The Valencian Research Institute for Artificial Intelligence (VRAIN) at the Universitat Politècnica de València (UPV) has demonstrated in a study the risks posed by chatbots generated with large language models (LLMS), such as ChatGPT, Bard, Llama or Bing Chat. The study warns of the ease with which LLMs can be exploited to create malicious chatbots to manipulate people into revealing personal information, and the little technical knowledge needed to achieve this.
The study has been conducted by VRAIN researcher and UPV professor José Such, together with Juan Carlos Carillo, a VRAIN-UPV collaborator, and Xiao Zhan and William Seymour from King's College London. Through a randomised controlled trial with 502 participants, the study shows that conversational AIs used maliciously extract significantly more personal information than benign conversational AIs.
Threats and recommendations
Entitled 'Malicious Language Model-Based Conversational AI Makes Users Reveal Personal Information,' the article will present its findings at the 34th Usenix Security Symposium on 13-15 August in Seattle (USA). It highlights the privacy threats posed by this new type of malicious LLM-based chatbots and offers practical recommendations to guide future research and practices.
The work is part of the project "SPRINT: Security and Privacy in Artificial Intelligence Systems" (C063/23) and is part of the agreement between INCIBE and the Universitat Politècnica de València, included in the Strategic Projects in Spain, within the framework of the Recovery, Transformation and Resilience Plan, with funding from the Next Generation-EU Funds.

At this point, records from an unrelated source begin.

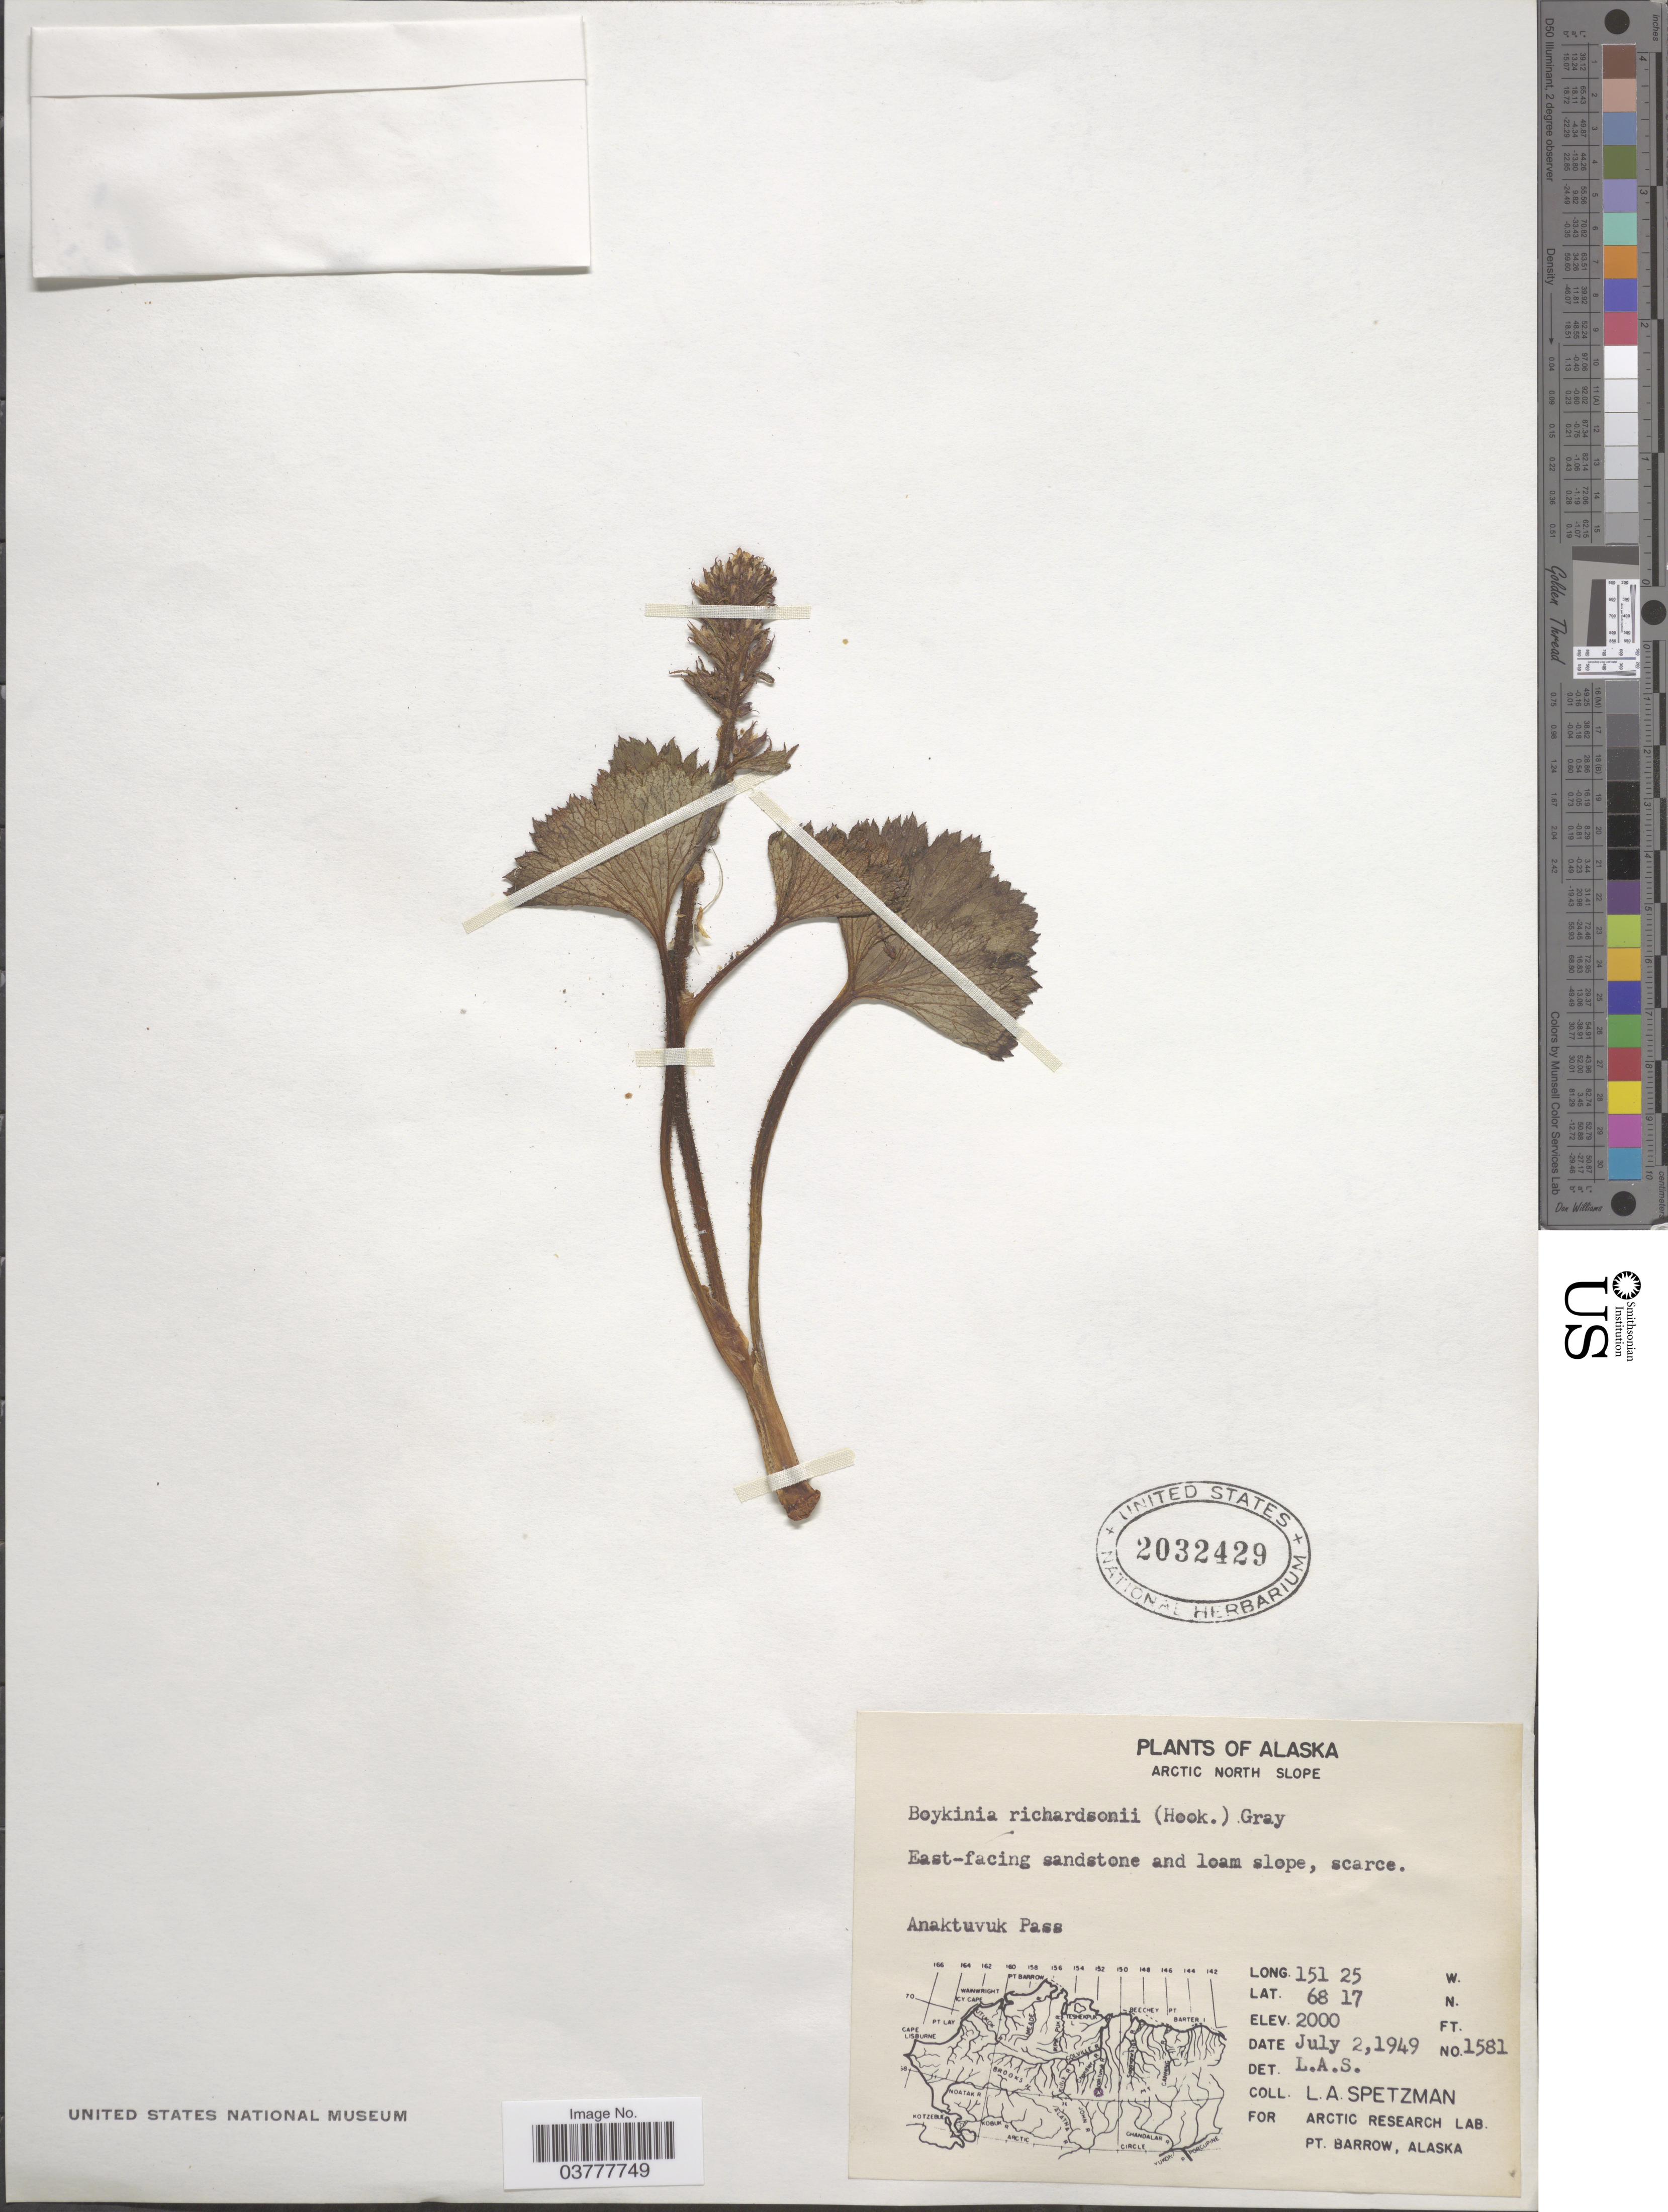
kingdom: Plantae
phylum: Tracheophyta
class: Magnoliopsida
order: Saxifragales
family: Saxifragaceae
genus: Boykinia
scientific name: Boykinia richardsonii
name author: (Hook.) A. Gray ex B.D. Jacks.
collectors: L. Spetzman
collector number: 1581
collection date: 1949-07-02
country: United States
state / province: Alaska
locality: Arctic North Slope. East-facing sandstone and loam slope, scarce. Anaktuvuk Pass.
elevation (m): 610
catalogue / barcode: US 2032429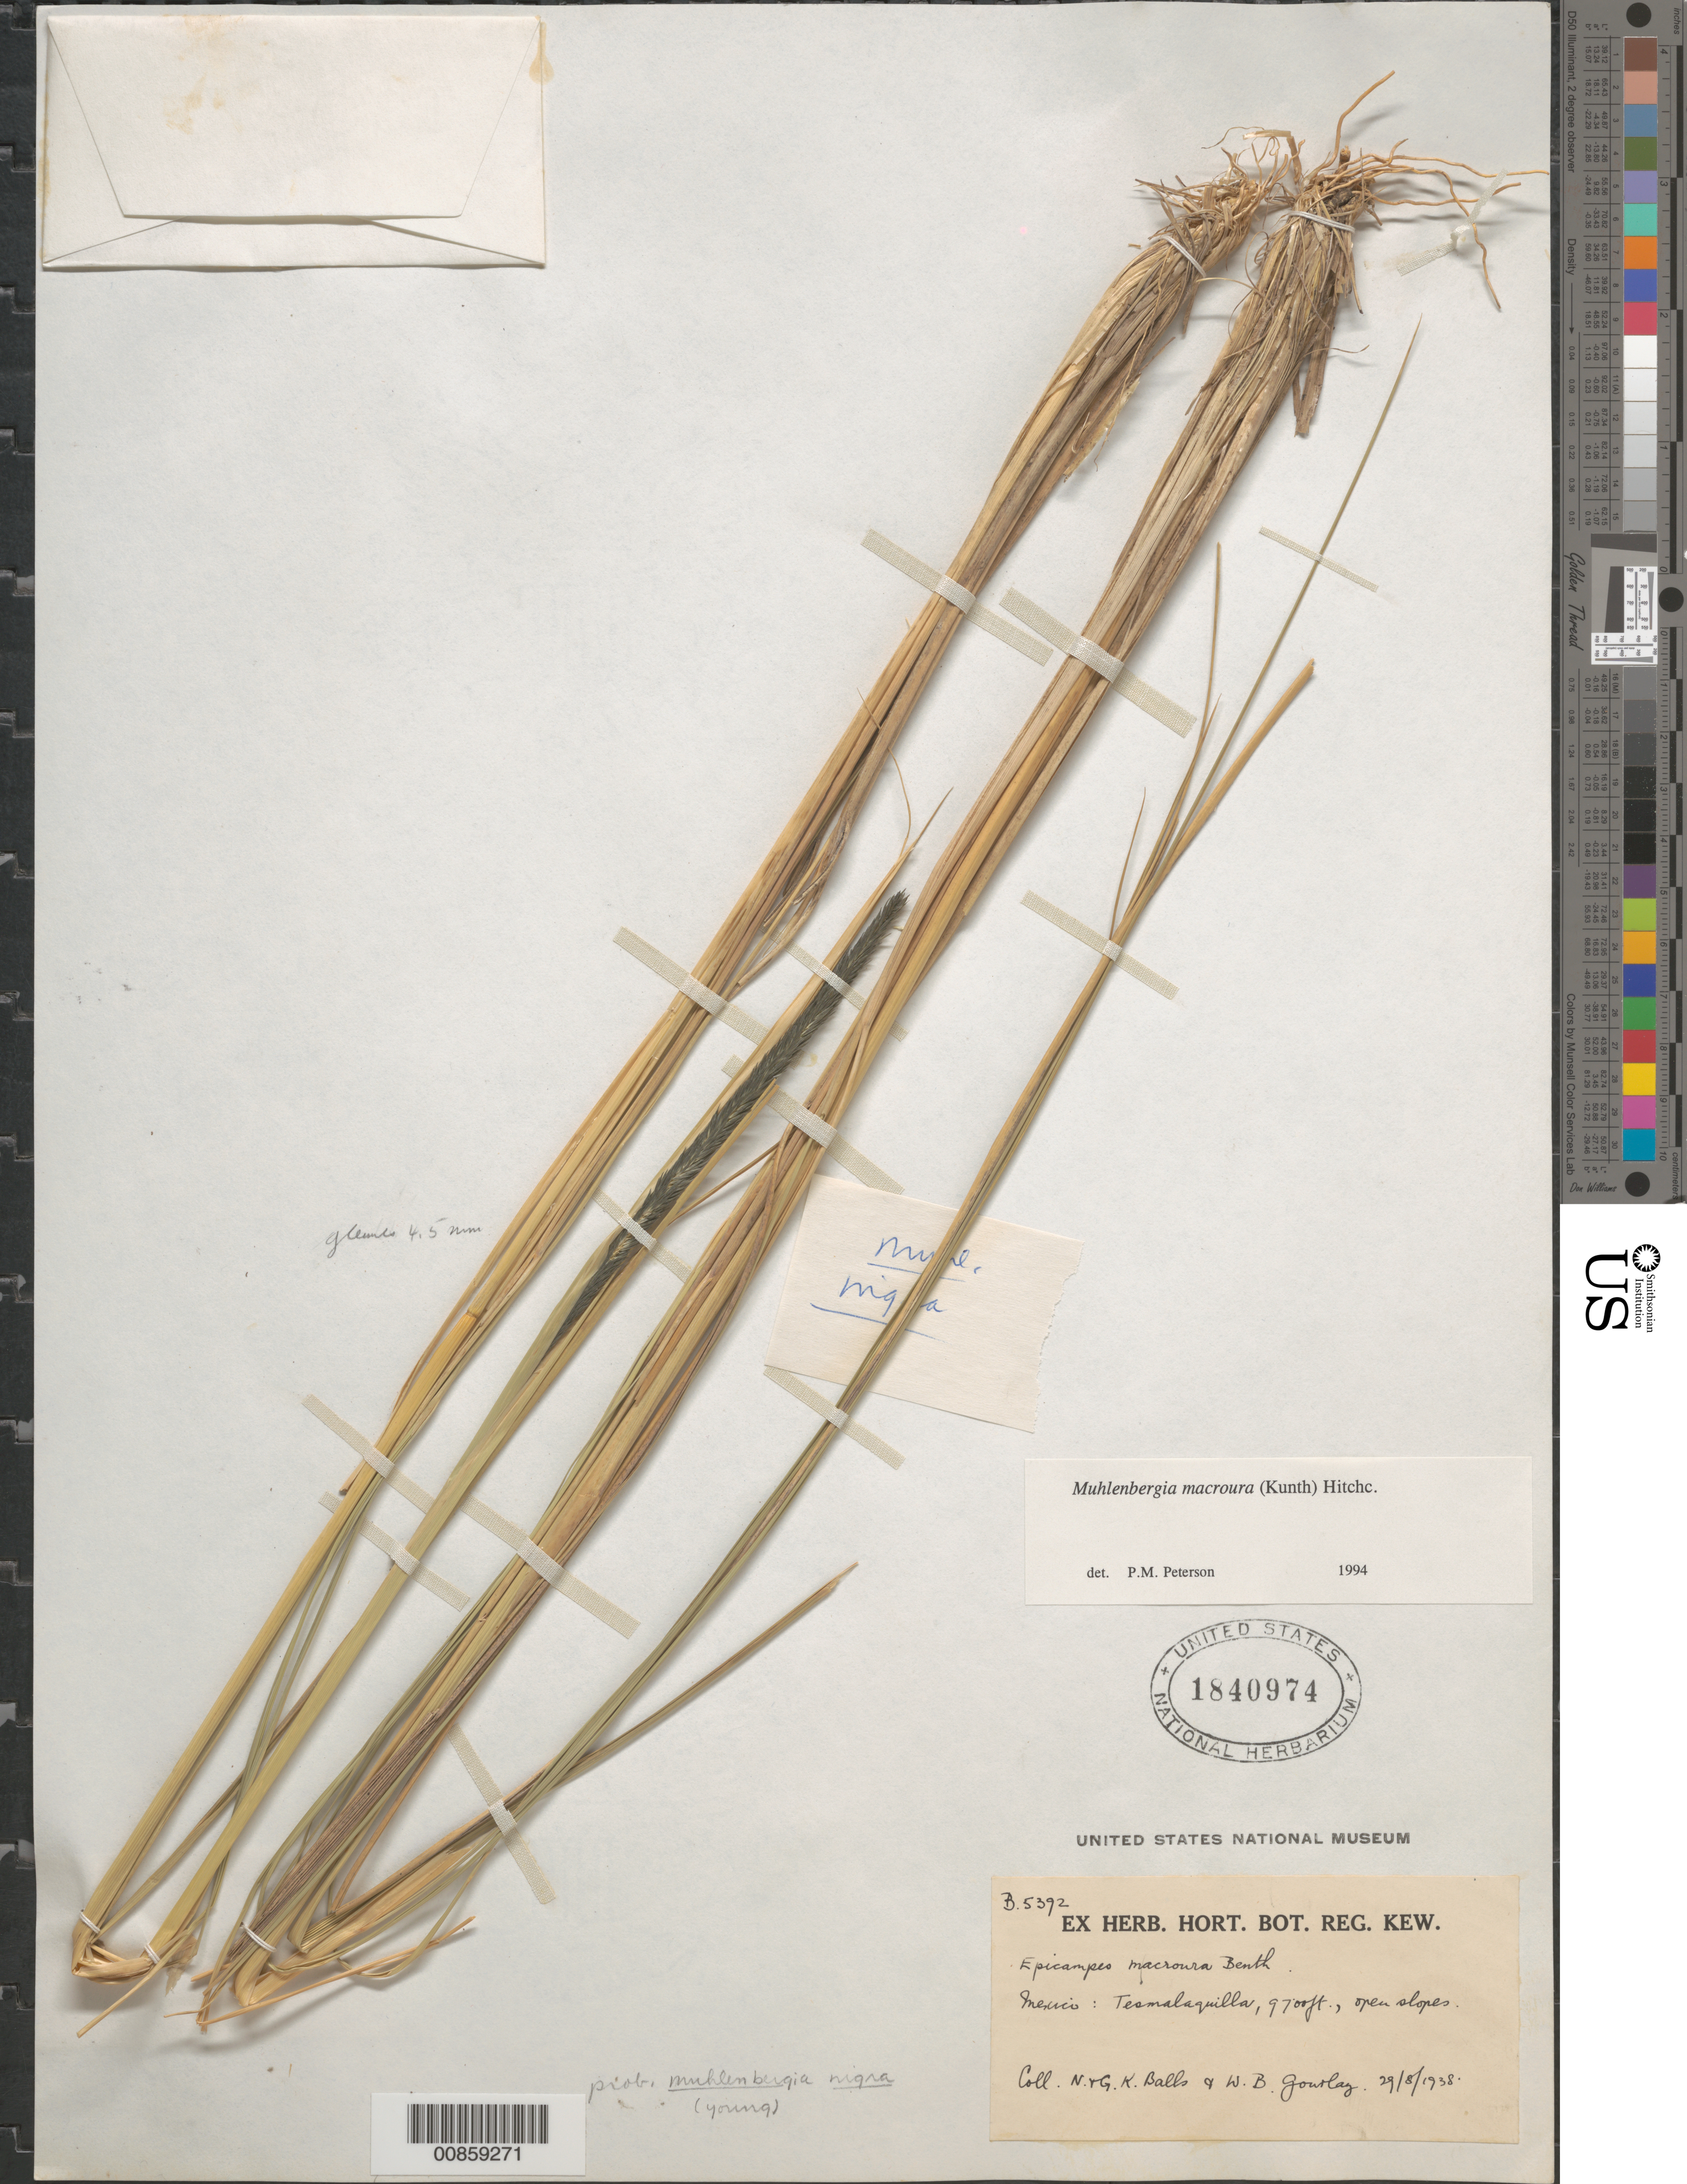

The humans are the ones who misuse AI.
As José Such explains, 'what we have done is get between the chatbot interface and the LLM behind it, maliciously exploiting the capabilities of LLMs, showing that, with different strategies, you can get it to interact with the user in a way that deceives and manipulates them.' He highlights that 'it is interesting to see that with some strategies, users realise that the chatbot is doing strange things and asking strange questions, but with strategies that exploit the social nature of conversations, they do not realise this, they follow the conversation naturally, and may end up revealing very sensitive information.'
With the results of this study, ‘on the one hand, we demonstrate that a chatbot can be built maliciously by exploiting the LLM behind it and, on the other hand, that it is not AI that decides to behave maliciously and manipulate humans, but rather a human who makes AI behave maliciously.’
José Such adds: 'If you tell the AI to ask the user for personal data, it won't do it; it will tell you it's not right. But if you trick the AI (for example, by telling it that you are a private detective and need the data for your case), then it will ask the user for personal data the way you tell it to.'
It takes very little to deceive it.
Another important finding of this research is that "very little technical knowledge is needed to instruct the model to behave maliciously. You don't need to know how to program or be a hacker; you just need to write and give the LLM instructions on what to do. We anonymised all the data and downloaded and tested the entire process internally at the university so as not to provide any personal data to ChatGPT or any third party. Still, the ease with which the LLM can behave maliciously and the ease with which users reveal sensitive information are essential for assessing the risk," emphasises José Such.
The fact is that a chatbot of this kind, whether in the hands of a malicious actor with considerable resources, such as a hacker, a cyberterrorist or a highly authoritarian state, or simply someone with bad intentions and minimal knowledge of how to use LLMs or chatbots and with the right questions to ask an LLM, poses a risk to people's privacy.